:: Exercise prompt ::
The answer must consist of every record below, transcribed exactly.

:: Extracted data ::
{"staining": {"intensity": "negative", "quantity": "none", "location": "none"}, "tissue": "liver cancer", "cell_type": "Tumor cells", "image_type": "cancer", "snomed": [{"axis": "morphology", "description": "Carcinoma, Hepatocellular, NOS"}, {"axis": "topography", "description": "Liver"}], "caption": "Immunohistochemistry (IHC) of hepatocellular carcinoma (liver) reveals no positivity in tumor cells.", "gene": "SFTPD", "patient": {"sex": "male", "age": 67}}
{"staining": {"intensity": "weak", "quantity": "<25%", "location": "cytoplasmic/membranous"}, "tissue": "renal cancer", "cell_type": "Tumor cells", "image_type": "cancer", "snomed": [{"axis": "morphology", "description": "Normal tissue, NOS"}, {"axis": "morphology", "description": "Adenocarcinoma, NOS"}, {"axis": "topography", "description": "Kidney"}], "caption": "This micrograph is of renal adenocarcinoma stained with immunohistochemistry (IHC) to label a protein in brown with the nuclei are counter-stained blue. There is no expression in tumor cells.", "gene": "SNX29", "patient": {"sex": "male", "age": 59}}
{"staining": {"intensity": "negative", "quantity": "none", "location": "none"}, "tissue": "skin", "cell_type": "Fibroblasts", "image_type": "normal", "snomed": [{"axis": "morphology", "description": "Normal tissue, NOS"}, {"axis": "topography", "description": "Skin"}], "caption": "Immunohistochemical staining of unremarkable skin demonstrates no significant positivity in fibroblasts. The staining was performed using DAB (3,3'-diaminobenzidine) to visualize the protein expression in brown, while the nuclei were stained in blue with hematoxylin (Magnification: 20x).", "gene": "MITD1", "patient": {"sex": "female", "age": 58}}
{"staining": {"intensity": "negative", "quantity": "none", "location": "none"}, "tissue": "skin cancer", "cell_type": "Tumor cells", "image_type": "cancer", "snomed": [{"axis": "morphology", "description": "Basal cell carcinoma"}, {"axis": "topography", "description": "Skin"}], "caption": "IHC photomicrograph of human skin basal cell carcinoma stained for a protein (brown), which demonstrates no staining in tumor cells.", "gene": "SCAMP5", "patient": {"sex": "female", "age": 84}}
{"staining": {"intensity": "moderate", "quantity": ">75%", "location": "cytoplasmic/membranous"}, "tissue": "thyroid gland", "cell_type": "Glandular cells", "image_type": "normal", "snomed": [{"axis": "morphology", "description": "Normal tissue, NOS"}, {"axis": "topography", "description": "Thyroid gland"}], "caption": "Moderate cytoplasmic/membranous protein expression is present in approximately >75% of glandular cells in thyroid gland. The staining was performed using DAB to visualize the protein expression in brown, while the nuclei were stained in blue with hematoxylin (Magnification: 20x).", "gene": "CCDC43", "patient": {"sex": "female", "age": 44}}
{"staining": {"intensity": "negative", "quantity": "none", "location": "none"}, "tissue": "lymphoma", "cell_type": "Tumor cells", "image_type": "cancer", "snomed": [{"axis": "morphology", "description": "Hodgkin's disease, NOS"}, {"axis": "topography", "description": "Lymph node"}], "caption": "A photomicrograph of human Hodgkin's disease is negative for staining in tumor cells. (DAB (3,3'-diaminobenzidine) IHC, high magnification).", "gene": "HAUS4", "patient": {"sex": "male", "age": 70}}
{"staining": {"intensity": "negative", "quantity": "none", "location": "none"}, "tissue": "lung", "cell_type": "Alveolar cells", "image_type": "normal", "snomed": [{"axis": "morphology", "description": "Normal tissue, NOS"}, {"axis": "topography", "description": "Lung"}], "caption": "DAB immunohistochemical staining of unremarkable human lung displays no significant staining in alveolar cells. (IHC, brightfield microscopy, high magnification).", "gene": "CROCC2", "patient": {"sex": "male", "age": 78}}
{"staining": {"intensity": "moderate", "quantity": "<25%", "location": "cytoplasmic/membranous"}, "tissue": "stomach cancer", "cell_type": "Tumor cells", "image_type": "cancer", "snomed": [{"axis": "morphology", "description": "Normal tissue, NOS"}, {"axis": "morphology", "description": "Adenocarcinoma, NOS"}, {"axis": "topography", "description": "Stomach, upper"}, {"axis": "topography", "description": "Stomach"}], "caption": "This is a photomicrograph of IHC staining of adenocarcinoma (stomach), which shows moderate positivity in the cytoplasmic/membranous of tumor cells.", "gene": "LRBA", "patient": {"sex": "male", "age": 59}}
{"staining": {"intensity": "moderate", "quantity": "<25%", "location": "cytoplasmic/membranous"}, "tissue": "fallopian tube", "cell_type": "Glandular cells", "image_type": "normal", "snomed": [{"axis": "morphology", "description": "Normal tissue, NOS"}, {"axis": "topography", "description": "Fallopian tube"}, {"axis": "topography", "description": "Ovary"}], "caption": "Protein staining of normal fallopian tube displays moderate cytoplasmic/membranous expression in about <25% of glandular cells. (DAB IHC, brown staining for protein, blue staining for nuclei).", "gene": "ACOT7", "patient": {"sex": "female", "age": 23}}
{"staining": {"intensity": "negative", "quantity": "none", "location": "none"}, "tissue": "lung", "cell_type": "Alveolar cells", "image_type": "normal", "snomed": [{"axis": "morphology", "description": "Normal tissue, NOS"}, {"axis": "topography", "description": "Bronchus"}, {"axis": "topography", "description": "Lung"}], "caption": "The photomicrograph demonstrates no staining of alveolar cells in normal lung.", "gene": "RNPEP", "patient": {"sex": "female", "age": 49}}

:: Response for this exercise ::
{"staining": {"intensity": "negative", "quantity": "none", "location": "none"}, "tissue": "liver cancer", "cell_type": "Tumor cells", "image_type": "cancer", "snomed": [{"axis": "morphology", "description": "Carcinoma, Hepatocellular, NOS"}, {"axis": "topography", "description": "Liver"}], "caption": "Immunohistochemistry (IHC) of hepatocellular carcinoma (liver) reveals no positivity in tumor cells.", "gene": "SFTPD", "patient": {"sex": "male", "age": 67}}
{"staining": {"intensity": "weak", "quantity": "<25%", "location": "cytoplasmic/membranous"}, "tissue": "renal cancer", "cell_type": "Tumor cells", "image_type": "cancer", "snomed": [{"axis": "morphology", "description": "Normal tissue, NOS"}, {"axis": "morphology", "description": "Adenocarcinoma, NOS"}, {"axis": "topography", "description": "Kidney"}], "caption": "This micrograph is of renal adenocarcinoma stained with immunohistochemistry (IHC) to label a protein in brown with the nuclei are counter-stained blue. There is no expression in tumor cells.", "gene": "SNX29", "patient": {"sex": "male", "age": 59}}
{"staining": {"intensity": "negative", "quantity": "none", "location": "none"}, "tissue": "skin", "cell_type": "Fibroblasts", "image_type": "normal", "snomed": [{"axis": "morphology", "description": "Normal tissue, NOS"}, {"axis": "topography", "description": "Skin"}], "caption": "Immunohistochemical staining of unremarkable skin demonstrates no significant positivity in fibroblasts. The staining was performed using DAB (3,3'-diaminobenzidine) to visualize the protein expression in brown, while the nuclei were stained in blue with hematoxylin (Magnification: 20x).", "gene": "MITD1", "patient": {"sex": "female", "age": 58}}
{"staining": {"intensity": "negative", "quantity": "none", "location": "none"}, "tissue": "skin cancer", "cell_type": "Tumor cells", "image_type": "cancer", "snomed": [{"axis": "morphology", "description": "Basal cell carcinoma"}, {"axis": "topography", "description": "Skin"}], "caption": "IHC photomicrograph of human skin basal cell carcinoma stained for a protein (brown), which demonstrates no staining in tumor cells.", "gene": "SCAMP5", "patient": {"sex": "female", "age": 84}}
{"staining": {"intensity": "moderate", "quantity": ">75%", "location": "cytoplasmic/membranous"}, "tissue": "thyroid gland", "cell_type": "Glandular cells", "image_type": "normal", "snomed": [{"axis": "morphology", "description": "Normal tissue, NOS"}, {"axis": "topography", "description": "Thyroid gland"}], "caption": "Moderate cytoplasmic/membranous protein expression is present in approximately >75% of glandular cells in thyroid gland. The staining was performed using DAB to visualize the protein expression in brown, while the nuclei were stained in blue with hematoxylin (Magnification: 20x).", "gene": "CCDC43", "patient": {"sex": "female", "age": 44}}
{"staining": {"intensity": "negative", "quantity": "none", "location": "none"}, "tissue": "lymphoma", "cell_type": "Tumor cells", "image_type": "cancer", "snomed": [{"axis": "morphology", "description": "Hodgkin's disease, NOS"}, {"axis": "topography", "description": "Lymph node"}], "caption": "A photomicrograph of human Hodgkin's disease is negative for staining in tumor cells. (DAB (3,3'-diaminobenzidine) IHC, high magnification).", "gene": "HAUS4", "patient": {"sex": "male", "age": 70}}
{"staining": {"intensity": "negative", "quantity": "none", "location": "none"}, "tissue": "lung", "cell_type": "Alveolar cells", "image_type": "normal", "snomed": [{"axis": "morphology", "description": "Normal tissue, NOS"}, {"axis": "topography", "description": "Lung"}], "caption": "DAB immunohistochemical staining of unremarkable human lung displays no significant staining in alveolar cells. (IHC, brightfield microscopy, high magnification).", "gene": "CROCC2", "patient": {"sex": "male", "age": 78}}
{"staining": {"intensity": "moderate", "quantity": "<25%", "location": "cytoplasmic/membranous"}, "tissue": "stomach cancer", "cell_type": "Tumor cells", "image_type": "cancer", "snomed": [{"axis": "morphology", "description": "Normal tissue, NOS"}, {"axis": "morphology", "description": "Adenocarcinoma, NOS"}, {"axis": "topography", "description": "Stomach, upper"}, {"axis": "topography", "description": "Stomach"}], "caption": "This is a photomicrograph of IHC staining of adenocarcinoma (stomach), which shows moderate positivity in the cytoplasmic/membranous of tumor cells.", "gene": "LRBA", "patient": {"sex": "male", "age": 59}}
{"staining": {"intensity": "moderate", "quantity": "<25%", "location": "cytoplasmic/membranous"}, "tissue": "fallopian tube", "cell_type": "Glandular cells", "image_type": "normal", "snomed": [{"axis": "morphology", "description": "Normal tissue, NOS"}, {"axis": "topography", "description": "Fallopian tube"}, {"axis": "topography", "description": "Ovary"}], "caption": "Protein staining of normal fallopian tube displays moderate cytoplasmic/membranous expression in about <25% of glandular cells. (DAB IHC, brown staining for protein, blue staining for nuclei).", "gene": "ACOT7", "patient": {"sex": "female", "age": 23}}
{"staining": {"intensity": "negative", "quantity": "none", "location": "none"}, "tissue": "lung", "cell_type": "Alveolar cells", "image_type": "normal", "snomed": [{"axis": "morphology", "description": "Normal tissue, NOS"}, {"axis": "topography", "description": "Bronchus"}, {"axis": "topography", "description": "Lung"}], "caption": "The photomicrograph demonstrates no staining of alveolar cells in normal lung.", "gene": "RNPEP", "patient": {"sex": "female", "age": 49}}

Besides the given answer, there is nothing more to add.